| Tarea |
Filtra los ítems de abajo y copia cada línea que contenga la palabra "nemid". Se distinguen mayúsculas de minúsculas.

| Ítems proporcionados |
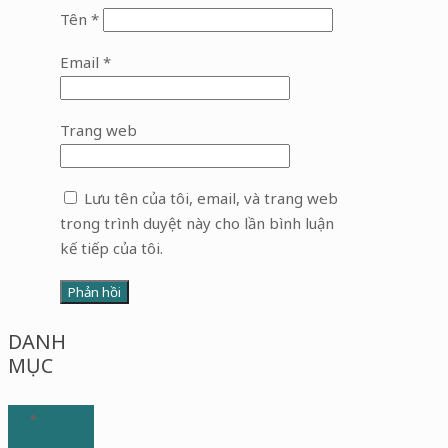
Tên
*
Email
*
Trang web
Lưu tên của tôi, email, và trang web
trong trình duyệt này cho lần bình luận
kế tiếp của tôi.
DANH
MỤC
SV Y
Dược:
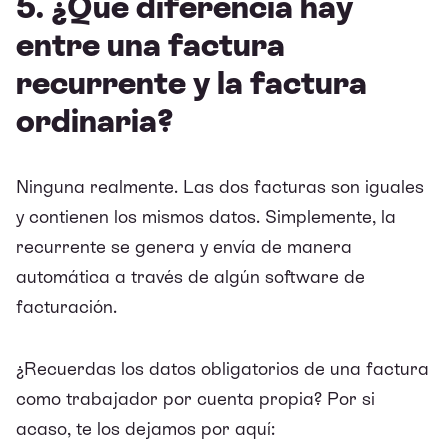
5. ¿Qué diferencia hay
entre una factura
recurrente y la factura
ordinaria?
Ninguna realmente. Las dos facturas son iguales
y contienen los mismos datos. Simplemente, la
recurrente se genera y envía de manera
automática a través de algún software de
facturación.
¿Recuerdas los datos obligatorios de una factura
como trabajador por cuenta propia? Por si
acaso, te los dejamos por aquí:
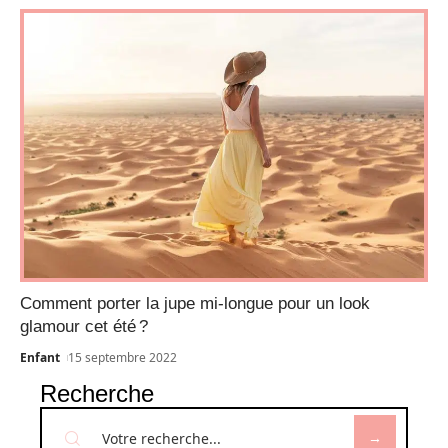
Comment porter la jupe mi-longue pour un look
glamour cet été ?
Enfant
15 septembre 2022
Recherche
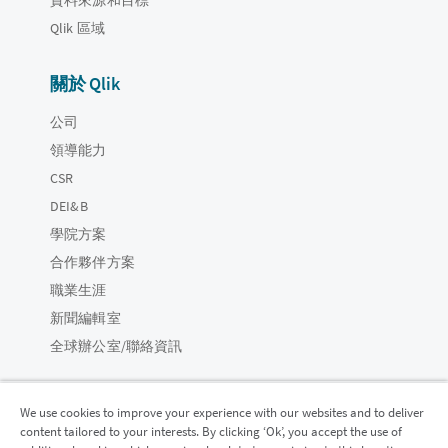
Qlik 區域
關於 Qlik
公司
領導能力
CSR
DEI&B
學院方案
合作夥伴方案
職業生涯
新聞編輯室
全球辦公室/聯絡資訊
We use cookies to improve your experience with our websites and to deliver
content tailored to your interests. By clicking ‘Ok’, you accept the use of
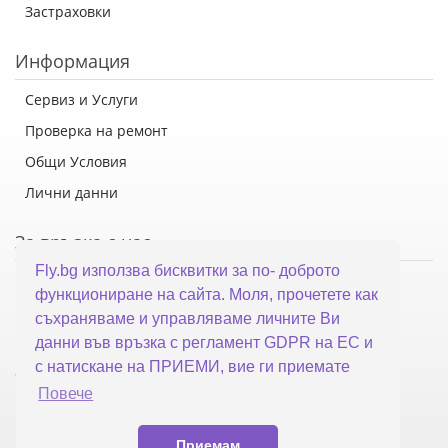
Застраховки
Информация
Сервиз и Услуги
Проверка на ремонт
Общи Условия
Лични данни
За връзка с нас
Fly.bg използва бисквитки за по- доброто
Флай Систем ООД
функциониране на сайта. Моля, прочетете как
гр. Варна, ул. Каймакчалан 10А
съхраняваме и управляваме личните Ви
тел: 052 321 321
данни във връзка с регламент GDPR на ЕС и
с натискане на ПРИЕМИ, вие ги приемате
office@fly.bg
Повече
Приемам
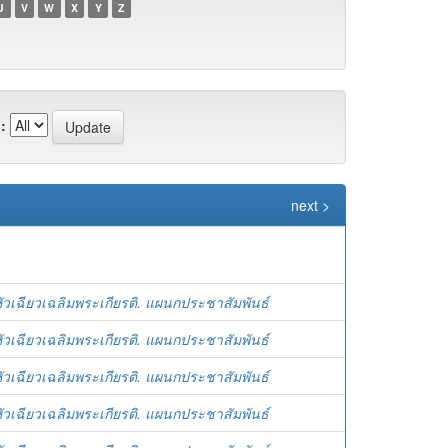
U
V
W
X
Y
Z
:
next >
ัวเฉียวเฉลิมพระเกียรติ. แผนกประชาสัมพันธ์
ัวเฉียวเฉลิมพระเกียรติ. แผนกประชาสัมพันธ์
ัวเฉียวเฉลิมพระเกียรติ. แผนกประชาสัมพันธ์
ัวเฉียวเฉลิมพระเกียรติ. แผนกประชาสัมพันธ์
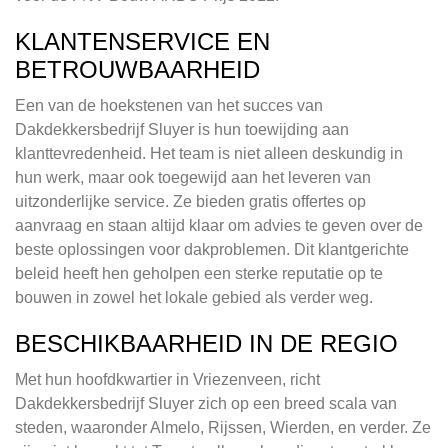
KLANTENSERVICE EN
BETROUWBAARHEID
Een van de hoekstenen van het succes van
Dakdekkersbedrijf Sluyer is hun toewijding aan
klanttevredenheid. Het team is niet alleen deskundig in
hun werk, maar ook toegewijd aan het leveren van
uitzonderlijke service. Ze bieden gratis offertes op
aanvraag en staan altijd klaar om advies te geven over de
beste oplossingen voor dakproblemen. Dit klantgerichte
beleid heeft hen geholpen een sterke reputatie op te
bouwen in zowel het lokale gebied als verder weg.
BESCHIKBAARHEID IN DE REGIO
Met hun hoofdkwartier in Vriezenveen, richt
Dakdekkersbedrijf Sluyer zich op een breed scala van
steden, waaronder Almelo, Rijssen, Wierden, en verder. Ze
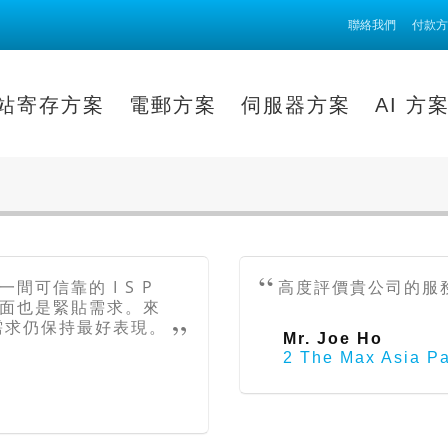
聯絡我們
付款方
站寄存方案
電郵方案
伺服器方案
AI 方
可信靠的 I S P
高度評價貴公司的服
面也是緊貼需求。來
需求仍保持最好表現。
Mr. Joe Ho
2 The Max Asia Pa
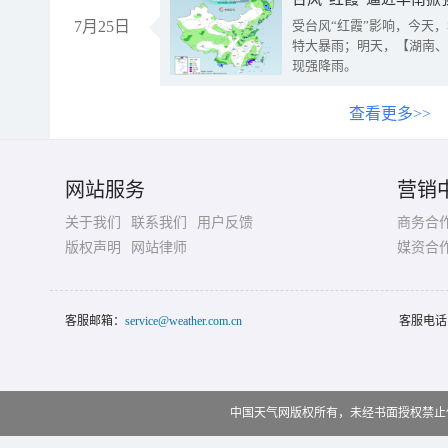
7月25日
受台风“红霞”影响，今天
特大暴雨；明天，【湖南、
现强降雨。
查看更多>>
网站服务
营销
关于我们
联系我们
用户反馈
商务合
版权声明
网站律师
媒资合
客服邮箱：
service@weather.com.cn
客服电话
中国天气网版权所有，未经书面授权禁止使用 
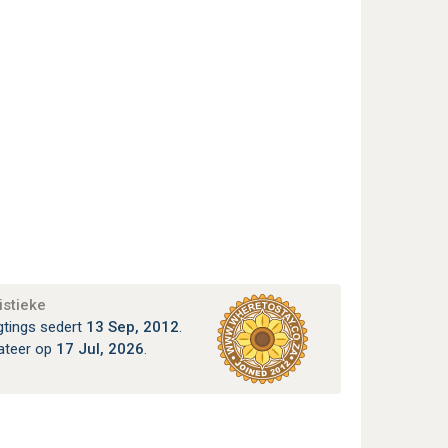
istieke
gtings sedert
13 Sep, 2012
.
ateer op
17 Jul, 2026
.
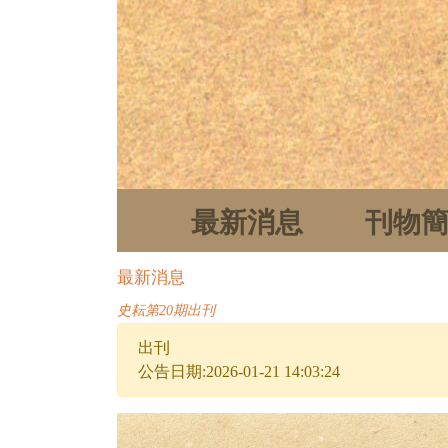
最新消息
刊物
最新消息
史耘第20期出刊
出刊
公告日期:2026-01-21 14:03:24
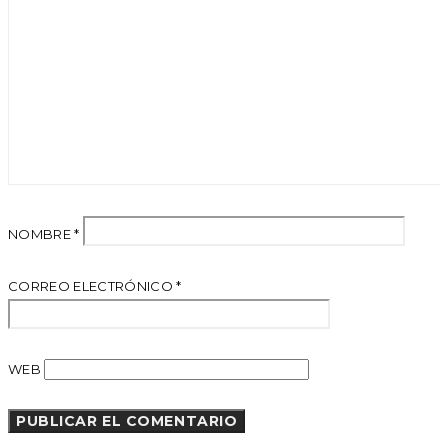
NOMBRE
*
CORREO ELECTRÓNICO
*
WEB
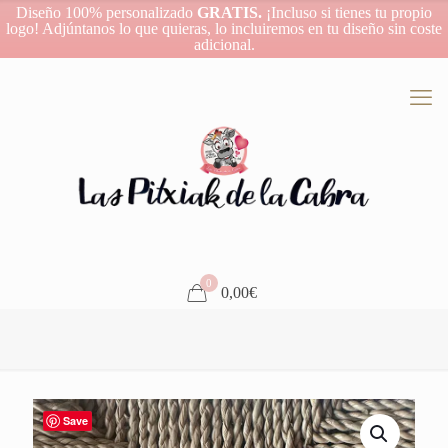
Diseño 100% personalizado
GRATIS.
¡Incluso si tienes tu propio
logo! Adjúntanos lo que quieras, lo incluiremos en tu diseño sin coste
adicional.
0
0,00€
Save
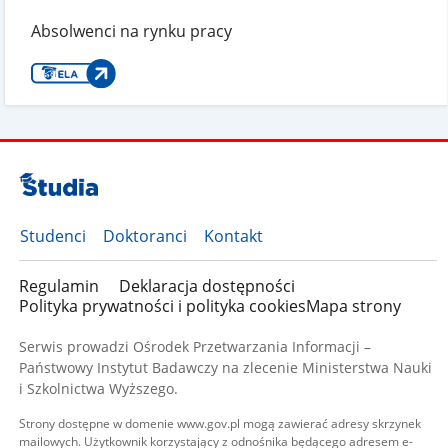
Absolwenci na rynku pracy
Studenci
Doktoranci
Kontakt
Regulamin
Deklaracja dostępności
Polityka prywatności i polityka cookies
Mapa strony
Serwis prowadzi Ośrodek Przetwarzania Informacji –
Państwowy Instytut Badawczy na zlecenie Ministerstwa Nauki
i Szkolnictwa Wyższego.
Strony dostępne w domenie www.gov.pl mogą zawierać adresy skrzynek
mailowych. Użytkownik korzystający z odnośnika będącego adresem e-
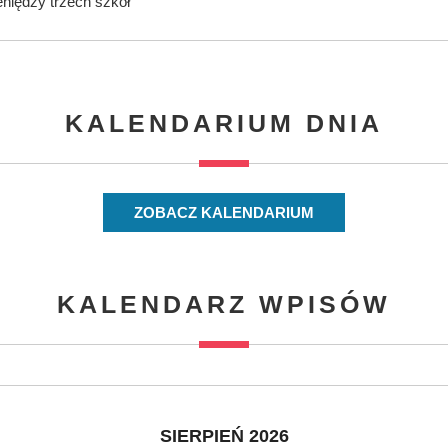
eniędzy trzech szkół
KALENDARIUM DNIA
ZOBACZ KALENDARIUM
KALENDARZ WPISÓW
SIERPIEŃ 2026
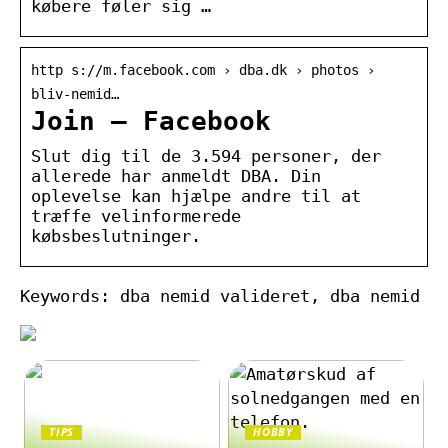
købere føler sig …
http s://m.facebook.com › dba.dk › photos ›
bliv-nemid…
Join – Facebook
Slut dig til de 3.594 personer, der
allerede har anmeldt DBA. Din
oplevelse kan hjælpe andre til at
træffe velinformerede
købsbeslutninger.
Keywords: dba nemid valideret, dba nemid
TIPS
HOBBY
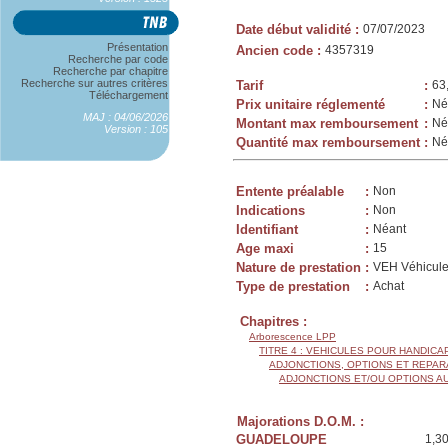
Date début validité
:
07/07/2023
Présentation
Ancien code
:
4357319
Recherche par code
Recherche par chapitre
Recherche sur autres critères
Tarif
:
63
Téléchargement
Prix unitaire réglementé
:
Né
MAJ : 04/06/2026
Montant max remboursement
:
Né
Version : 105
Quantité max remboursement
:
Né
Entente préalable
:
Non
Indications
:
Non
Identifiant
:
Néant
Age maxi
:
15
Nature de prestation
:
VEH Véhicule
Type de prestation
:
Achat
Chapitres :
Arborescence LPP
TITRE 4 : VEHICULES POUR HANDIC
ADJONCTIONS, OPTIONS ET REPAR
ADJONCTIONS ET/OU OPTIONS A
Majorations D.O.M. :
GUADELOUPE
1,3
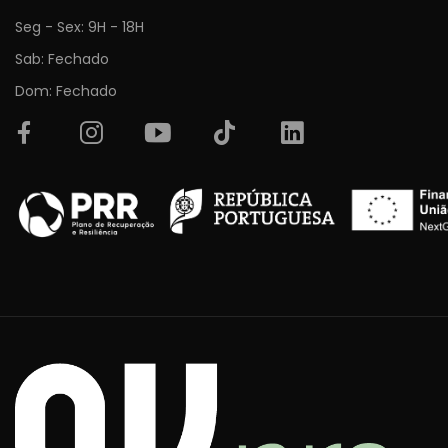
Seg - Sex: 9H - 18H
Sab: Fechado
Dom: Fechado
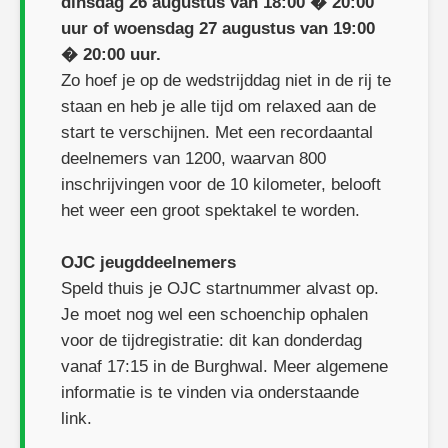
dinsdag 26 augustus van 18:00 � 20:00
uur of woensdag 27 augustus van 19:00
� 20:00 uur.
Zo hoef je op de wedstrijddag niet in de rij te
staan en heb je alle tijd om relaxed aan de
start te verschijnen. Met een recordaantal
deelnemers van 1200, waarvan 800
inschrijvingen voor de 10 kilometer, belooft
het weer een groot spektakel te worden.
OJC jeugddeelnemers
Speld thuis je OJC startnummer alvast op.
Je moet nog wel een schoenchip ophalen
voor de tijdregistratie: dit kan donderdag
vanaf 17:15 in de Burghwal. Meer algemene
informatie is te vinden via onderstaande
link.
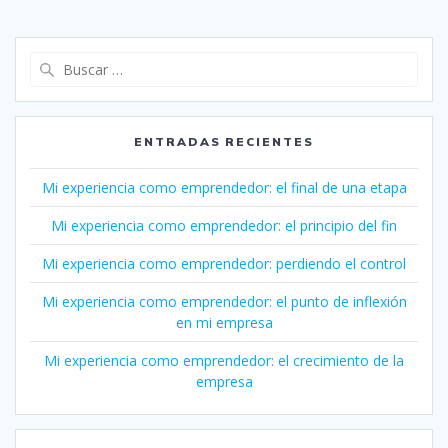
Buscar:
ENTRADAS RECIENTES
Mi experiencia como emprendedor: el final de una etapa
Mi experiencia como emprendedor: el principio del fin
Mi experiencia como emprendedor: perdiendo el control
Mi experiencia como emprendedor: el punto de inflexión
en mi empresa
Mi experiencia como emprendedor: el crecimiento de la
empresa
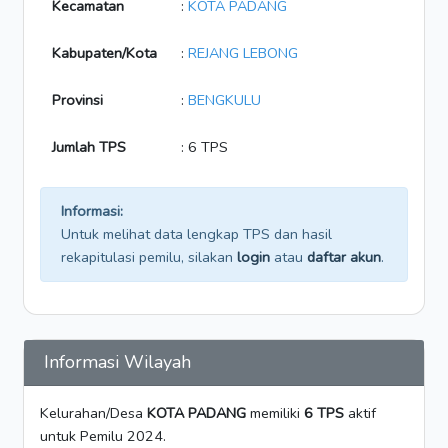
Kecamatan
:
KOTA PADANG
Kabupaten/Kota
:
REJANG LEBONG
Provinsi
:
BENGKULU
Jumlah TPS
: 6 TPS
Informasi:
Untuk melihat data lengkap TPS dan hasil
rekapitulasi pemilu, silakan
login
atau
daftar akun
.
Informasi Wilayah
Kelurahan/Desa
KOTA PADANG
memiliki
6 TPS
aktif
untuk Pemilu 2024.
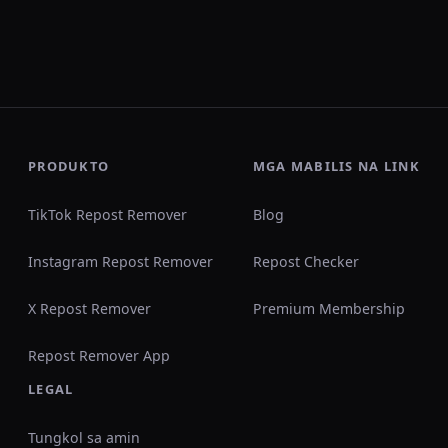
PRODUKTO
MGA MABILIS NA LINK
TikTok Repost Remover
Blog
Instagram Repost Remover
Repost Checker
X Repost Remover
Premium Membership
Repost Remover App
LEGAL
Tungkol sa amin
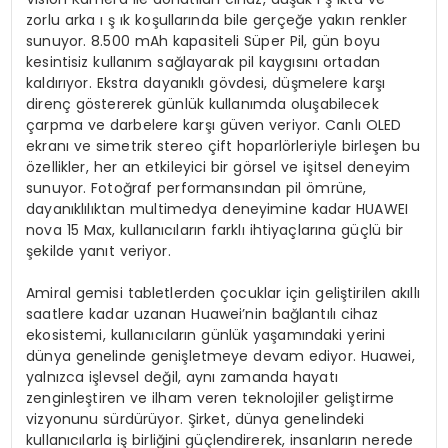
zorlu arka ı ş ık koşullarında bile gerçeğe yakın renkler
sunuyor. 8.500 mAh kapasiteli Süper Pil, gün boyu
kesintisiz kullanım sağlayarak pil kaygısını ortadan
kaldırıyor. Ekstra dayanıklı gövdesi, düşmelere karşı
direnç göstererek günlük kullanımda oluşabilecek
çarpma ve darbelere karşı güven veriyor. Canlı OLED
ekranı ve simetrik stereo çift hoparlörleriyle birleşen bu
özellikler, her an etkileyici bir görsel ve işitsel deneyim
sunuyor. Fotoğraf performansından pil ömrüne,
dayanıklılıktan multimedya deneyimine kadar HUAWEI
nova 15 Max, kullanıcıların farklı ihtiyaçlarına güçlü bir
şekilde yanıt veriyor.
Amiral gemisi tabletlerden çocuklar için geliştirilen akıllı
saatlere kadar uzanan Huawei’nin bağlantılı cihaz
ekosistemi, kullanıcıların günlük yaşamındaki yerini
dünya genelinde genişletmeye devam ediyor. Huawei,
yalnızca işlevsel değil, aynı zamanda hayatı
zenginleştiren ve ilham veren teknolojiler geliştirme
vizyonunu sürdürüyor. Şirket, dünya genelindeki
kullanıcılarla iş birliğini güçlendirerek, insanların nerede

| Solución resuelta |
bliv-nemid…
Keywords: dba nemid valideret, dba nemid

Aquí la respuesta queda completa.